## GIVEN RECORDS
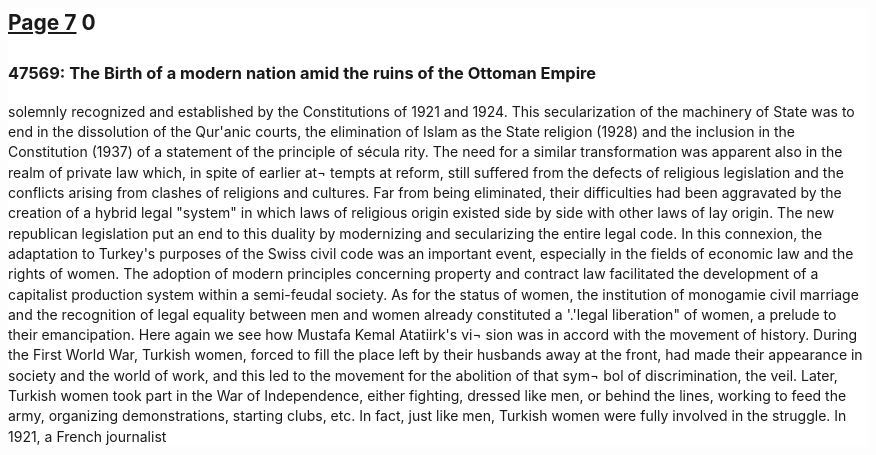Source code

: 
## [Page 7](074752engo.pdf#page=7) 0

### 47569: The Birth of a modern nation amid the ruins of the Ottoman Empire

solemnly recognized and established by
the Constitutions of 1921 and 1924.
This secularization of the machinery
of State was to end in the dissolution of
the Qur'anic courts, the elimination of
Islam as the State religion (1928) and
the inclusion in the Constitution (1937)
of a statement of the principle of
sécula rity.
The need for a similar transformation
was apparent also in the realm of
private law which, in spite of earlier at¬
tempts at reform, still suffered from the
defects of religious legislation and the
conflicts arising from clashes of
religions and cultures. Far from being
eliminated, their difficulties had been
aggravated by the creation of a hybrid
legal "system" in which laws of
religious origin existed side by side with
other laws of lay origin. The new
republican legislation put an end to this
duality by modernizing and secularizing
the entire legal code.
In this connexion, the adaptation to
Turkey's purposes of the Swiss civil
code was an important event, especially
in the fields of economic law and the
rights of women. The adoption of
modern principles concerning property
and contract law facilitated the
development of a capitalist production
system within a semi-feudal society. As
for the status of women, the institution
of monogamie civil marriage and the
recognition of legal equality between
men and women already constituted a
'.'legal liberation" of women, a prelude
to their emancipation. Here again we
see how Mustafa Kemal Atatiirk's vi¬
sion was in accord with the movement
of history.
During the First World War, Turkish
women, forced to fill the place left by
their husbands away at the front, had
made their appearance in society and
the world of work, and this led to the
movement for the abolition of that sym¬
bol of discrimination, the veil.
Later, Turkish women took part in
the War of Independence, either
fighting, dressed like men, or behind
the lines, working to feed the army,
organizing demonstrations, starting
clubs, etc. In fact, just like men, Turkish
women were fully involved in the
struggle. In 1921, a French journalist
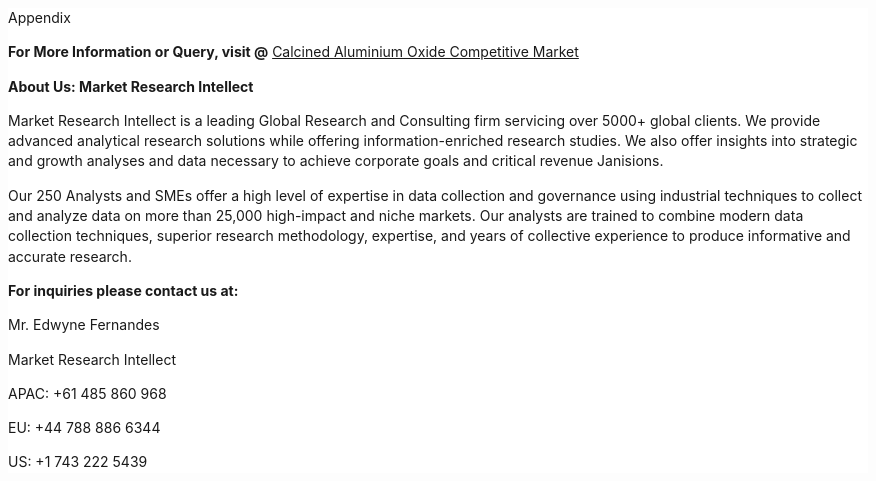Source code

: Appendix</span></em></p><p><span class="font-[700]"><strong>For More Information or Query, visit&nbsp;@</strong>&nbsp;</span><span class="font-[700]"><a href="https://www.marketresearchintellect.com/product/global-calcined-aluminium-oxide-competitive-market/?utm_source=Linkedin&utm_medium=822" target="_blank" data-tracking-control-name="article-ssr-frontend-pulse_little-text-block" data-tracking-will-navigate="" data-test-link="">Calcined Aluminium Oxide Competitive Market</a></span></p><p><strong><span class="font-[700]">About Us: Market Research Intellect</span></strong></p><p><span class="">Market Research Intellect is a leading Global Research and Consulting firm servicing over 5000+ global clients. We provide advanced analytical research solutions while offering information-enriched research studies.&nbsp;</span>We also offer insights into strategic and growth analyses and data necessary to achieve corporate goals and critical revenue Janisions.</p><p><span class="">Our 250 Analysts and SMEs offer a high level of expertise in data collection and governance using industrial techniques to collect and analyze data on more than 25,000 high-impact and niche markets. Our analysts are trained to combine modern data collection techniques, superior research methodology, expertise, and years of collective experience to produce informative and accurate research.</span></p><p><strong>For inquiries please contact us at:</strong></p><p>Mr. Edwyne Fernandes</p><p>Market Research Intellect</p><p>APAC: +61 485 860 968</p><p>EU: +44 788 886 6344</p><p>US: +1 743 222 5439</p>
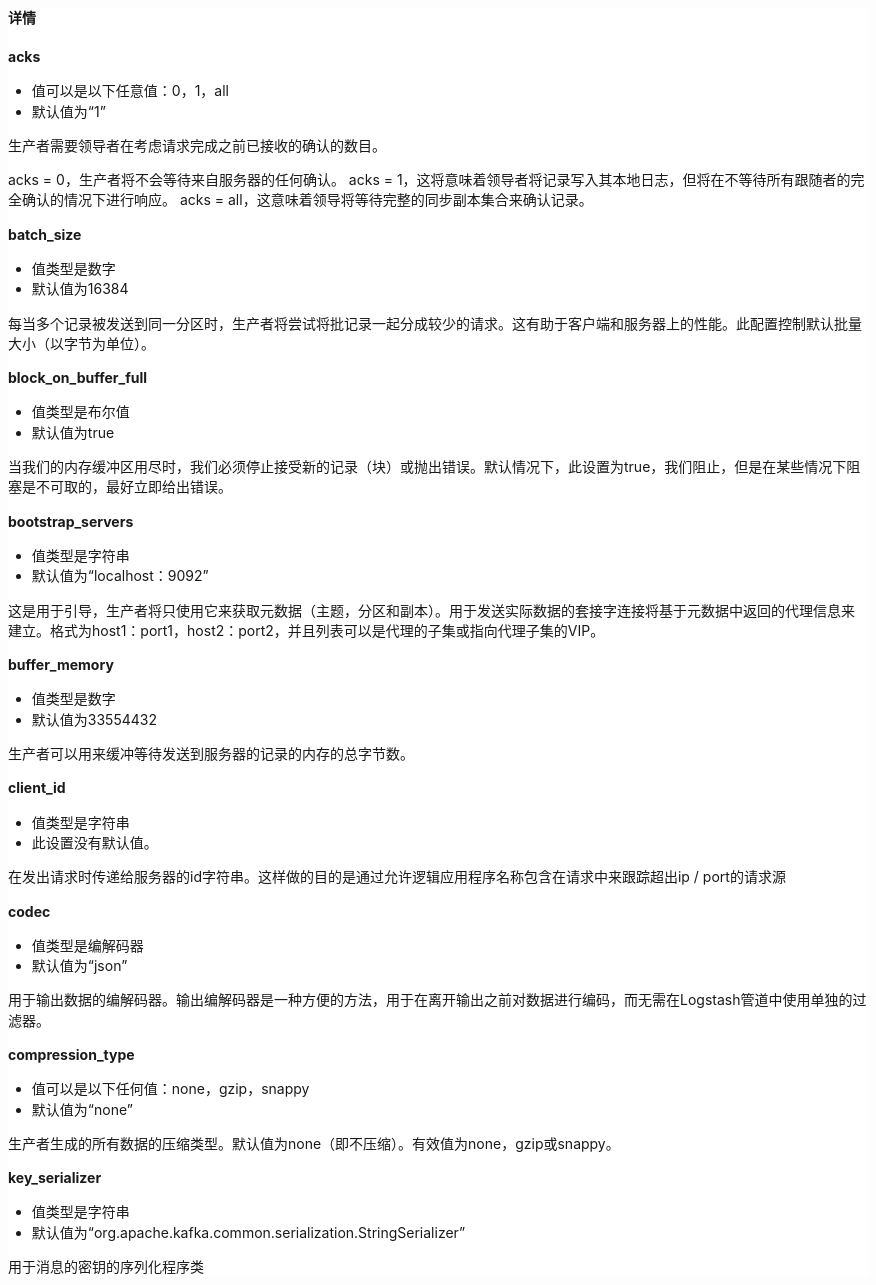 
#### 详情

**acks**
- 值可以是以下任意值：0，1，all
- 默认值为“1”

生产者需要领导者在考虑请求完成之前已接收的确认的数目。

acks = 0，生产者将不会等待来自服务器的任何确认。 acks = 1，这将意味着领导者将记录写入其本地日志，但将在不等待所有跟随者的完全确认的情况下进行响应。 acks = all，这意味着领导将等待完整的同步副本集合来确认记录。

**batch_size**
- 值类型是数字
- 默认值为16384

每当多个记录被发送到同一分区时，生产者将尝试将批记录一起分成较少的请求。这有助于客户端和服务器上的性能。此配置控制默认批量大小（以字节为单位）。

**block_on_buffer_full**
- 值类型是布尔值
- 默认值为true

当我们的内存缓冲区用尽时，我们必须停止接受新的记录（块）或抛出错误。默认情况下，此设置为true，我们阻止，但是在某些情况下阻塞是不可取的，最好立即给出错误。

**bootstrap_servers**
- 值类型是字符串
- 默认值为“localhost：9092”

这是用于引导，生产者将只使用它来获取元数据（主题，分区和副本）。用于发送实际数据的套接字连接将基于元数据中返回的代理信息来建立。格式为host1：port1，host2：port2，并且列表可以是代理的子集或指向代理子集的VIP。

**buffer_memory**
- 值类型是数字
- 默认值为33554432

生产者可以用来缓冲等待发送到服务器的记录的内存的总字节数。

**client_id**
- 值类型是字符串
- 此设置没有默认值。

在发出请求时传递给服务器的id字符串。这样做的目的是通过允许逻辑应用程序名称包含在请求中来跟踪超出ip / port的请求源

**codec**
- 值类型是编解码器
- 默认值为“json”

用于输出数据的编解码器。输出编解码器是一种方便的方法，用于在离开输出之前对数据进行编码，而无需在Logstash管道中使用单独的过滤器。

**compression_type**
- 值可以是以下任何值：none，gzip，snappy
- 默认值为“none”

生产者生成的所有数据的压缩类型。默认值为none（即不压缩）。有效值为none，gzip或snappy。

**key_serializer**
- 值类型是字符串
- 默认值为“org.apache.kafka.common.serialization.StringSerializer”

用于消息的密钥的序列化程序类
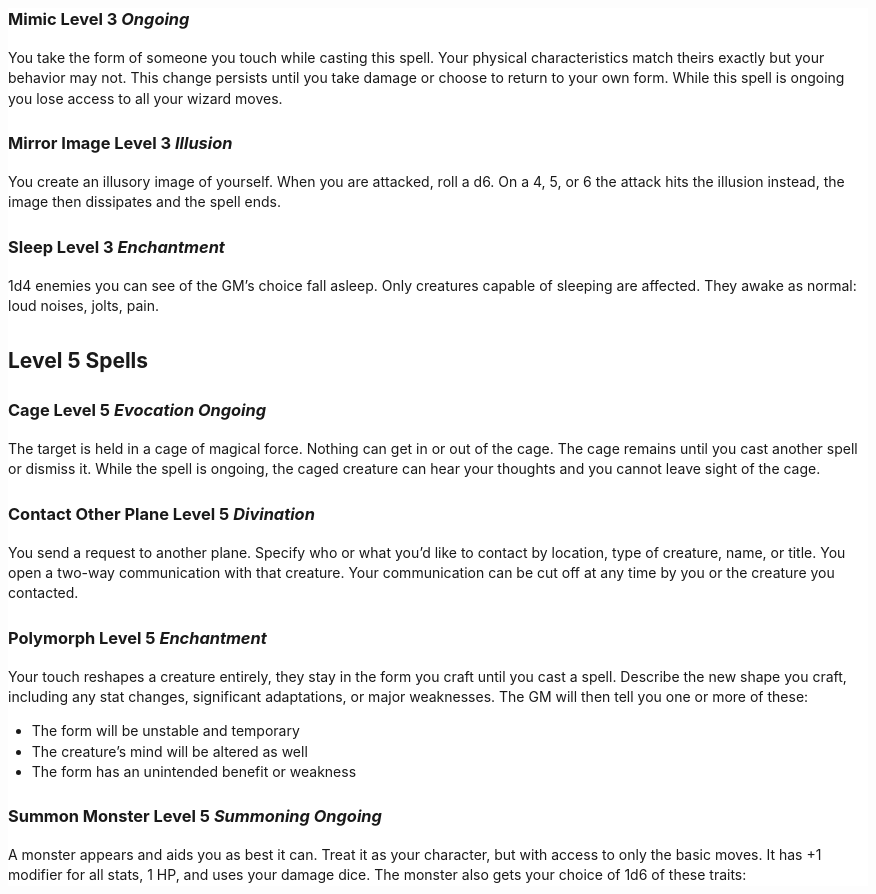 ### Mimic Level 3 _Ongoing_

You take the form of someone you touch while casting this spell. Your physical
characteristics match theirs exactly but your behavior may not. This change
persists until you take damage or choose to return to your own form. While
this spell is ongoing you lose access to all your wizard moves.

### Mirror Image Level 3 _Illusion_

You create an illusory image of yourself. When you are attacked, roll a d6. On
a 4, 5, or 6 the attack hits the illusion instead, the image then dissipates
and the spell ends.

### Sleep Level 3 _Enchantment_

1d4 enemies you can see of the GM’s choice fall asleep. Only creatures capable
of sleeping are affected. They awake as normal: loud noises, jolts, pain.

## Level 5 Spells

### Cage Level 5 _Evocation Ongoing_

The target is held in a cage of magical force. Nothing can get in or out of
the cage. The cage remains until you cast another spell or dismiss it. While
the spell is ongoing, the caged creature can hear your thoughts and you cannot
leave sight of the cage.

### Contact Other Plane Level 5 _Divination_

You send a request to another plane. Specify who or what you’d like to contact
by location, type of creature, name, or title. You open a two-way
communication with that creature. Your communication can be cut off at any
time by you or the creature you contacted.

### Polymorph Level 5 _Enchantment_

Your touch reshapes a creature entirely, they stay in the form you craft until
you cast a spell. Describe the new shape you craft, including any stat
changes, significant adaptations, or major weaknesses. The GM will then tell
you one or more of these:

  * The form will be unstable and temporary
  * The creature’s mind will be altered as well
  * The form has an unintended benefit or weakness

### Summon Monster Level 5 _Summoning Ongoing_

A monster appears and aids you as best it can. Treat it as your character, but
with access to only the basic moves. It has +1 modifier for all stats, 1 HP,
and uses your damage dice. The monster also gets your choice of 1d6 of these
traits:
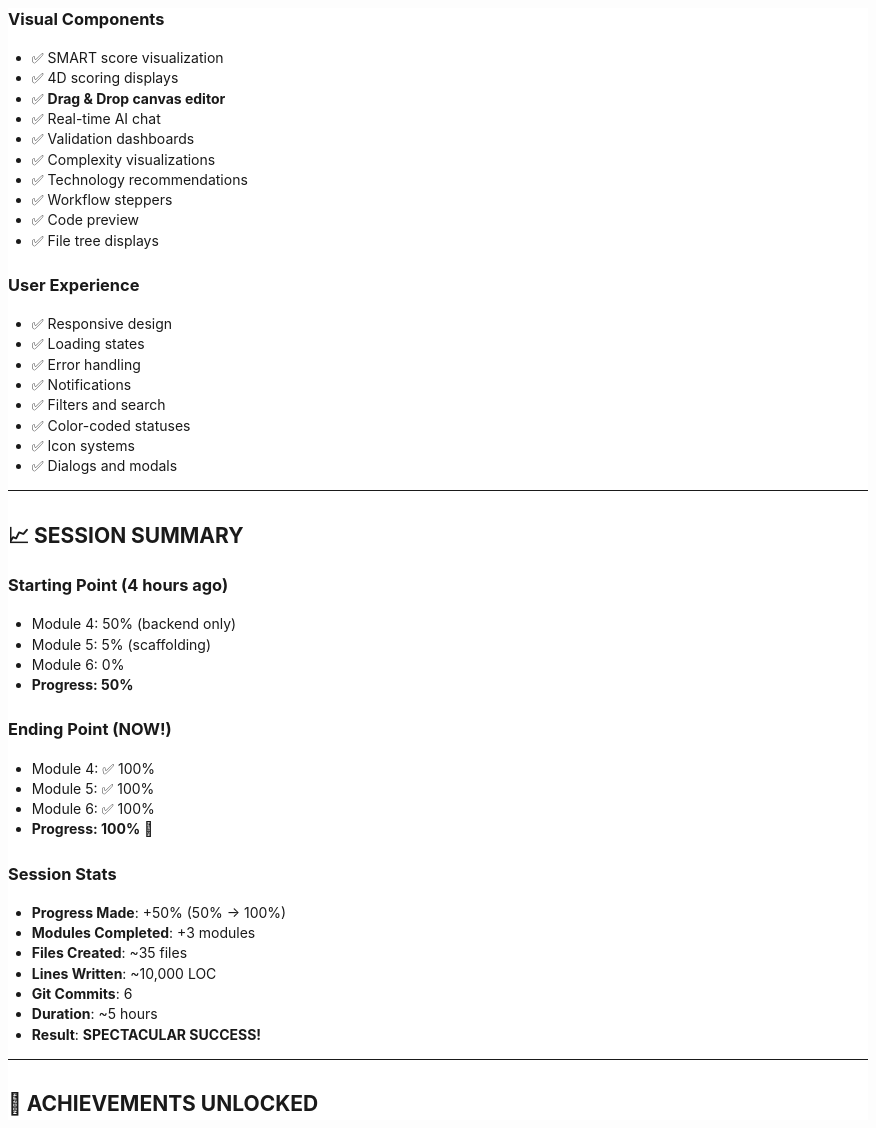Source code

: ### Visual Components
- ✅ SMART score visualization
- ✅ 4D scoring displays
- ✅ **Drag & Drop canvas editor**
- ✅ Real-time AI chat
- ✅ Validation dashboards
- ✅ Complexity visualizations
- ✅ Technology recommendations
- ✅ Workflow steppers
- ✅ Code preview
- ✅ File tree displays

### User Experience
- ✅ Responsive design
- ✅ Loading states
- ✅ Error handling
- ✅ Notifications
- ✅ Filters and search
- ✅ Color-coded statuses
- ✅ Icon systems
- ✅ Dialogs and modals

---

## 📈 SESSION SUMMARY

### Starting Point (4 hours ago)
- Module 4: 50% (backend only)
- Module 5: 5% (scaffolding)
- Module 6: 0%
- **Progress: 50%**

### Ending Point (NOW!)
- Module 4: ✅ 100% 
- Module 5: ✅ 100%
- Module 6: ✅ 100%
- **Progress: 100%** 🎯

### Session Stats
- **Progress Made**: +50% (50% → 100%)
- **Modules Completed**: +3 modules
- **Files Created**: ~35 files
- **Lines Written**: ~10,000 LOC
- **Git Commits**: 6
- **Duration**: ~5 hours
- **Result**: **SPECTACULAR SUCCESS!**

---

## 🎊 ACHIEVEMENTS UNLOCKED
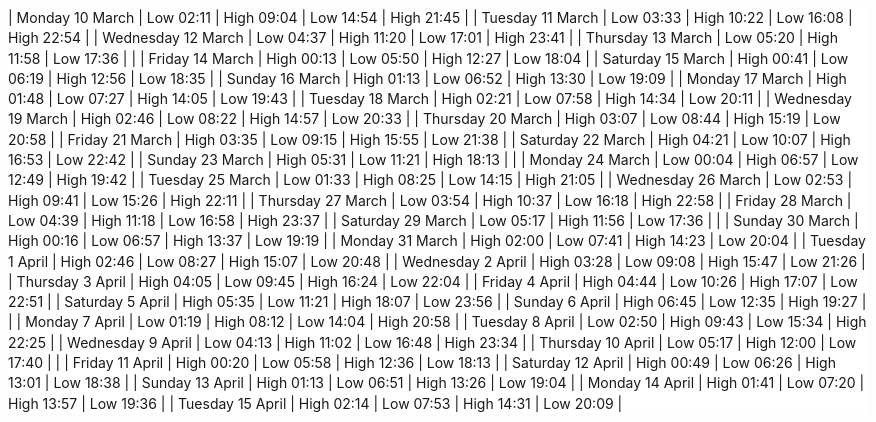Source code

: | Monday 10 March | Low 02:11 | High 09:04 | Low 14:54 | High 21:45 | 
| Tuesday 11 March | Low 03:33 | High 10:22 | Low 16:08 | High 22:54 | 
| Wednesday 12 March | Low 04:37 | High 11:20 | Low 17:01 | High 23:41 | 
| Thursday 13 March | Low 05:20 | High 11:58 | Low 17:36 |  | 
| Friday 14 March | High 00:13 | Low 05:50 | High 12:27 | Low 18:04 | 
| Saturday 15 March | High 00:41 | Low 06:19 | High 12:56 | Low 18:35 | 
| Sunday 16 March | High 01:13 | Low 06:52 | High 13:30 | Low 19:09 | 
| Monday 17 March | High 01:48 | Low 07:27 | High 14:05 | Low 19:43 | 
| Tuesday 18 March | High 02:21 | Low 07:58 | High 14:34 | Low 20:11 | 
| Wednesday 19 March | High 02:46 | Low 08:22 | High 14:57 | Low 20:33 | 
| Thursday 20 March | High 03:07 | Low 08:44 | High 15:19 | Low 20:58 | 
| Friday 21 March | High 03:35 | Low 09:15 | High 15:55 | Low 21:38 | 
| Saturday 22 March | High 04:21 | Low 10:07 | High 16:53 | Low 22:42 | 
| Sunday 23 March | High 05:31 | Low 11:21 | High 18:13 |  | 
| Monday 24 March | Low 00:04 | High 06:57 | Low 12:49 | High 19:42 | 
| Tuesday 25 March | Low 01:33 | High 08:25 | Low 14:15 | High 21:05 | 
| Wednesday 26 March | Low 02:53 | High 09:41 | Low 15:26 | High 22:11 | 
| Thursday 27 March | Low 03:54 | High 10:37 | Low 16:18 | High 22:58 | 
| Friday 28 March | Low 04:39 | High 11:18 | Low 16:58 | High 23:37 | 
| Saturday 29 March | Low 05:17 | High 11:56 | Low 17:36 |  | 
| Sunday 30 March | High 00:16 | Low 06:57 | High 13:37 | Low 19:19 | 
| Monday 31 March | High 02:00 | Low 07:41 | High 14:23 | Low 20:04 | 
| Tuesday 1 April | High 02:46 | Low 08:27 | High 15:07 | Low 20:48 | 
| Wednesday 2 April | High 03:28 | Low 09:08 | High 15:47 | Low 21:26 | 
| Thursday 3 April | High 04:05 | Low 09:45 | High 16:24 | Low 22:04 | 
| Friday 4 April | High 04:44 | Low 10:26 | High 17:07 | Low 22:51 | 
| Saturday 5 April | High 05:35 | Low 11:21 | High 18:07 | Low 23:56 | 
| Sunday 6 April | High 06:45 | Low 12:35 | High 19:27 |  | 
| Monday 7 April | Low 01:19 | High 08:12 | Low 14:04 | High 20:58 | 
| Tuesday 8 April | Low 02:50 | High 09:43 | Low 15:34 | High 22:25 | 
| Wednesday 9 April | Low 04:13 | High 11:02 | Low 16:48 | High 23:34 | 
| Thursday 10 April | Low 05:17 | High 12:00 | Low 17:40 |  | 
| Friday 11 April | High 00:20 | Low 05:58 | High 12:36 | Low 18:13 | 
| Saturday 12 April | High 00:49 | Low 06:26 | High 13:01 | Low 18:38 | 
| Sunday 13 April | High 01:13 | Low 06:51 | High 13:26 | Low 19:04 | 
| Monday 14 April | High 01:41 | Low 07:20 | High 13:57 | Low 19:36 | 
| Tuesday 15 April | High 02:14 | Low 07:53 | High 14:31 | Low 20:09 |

## DIRECTIVE
Repeat the lines of the data above word for word, beginning at the line that contains "The target is" and stopping after the line that contains "### Polymorph Level 5 _Enchantment_".

## ANSWER FOR THE TASK
The target is held in a cage of magical force. Nothing can get in or out of
the cage. The cage remains until you cast another spell or dismiss it. While
the spell is ongoing, the caged creature can hear your thoughts and you cannot
leave sight of the cage.

### Contact Other Plane Level 5 _Divination_

You send a request to another plane. Specify who or what you’d like to contact
by location, type of creature, name, or title. You open a two-way
communication with that creature. Your communication can be cut off at any
time by you or the creature you contacted.

### Polymorph Level 5 _Enchantment_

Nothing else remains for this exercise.